Task objective
Rewrite only the stretch of rows from the line containing "Reading left to" through the line containing "What are all", replacing "legend" with "key" and leaving all else unchanged. Omit the pictures from your answer.

Data supplied
□ □ □
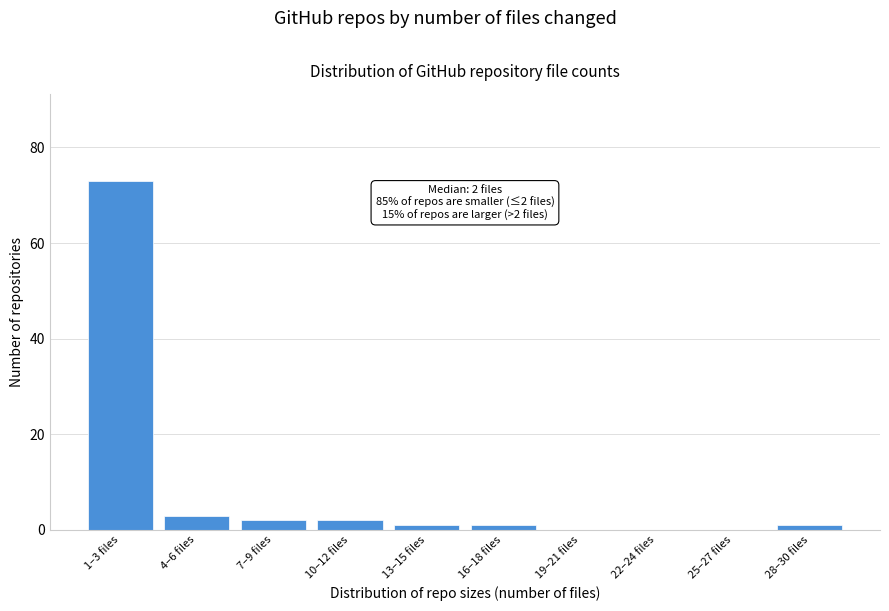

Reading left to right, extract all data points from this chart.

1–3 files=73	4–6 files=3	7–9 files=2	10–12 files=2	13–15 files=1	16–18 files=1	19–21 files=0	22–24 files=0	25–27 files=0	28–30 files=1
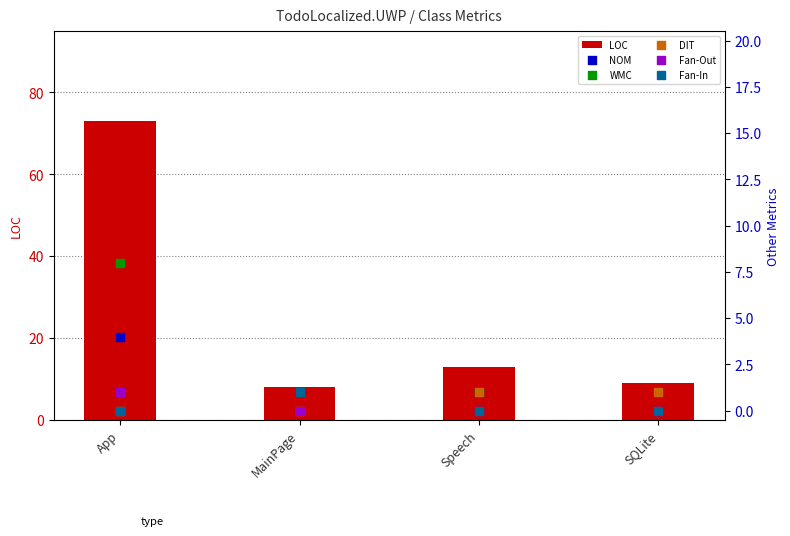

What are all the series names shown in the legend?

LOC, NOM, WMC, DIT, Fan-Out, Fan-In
□ □ □
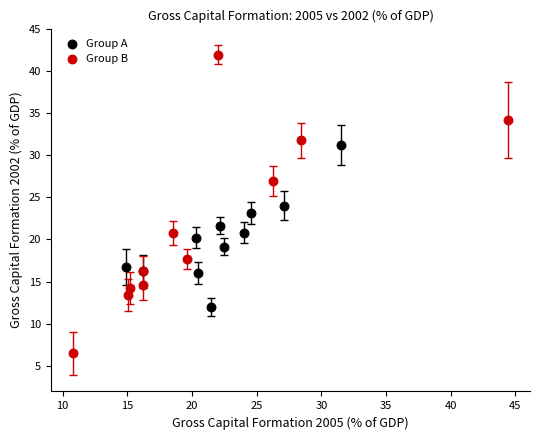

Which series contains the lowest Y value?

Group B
□ □ □
Task response
Reading left to right, extract all data points from this chart.

1–3 files=73	4–6 files=3	7–9 files=2	10–12 files=2	13–15 files=1	16–18 files=1	19–21 files=0	22–24 files=0	25–27 files=0	28–30 files=1

What are all the series names shown in the key?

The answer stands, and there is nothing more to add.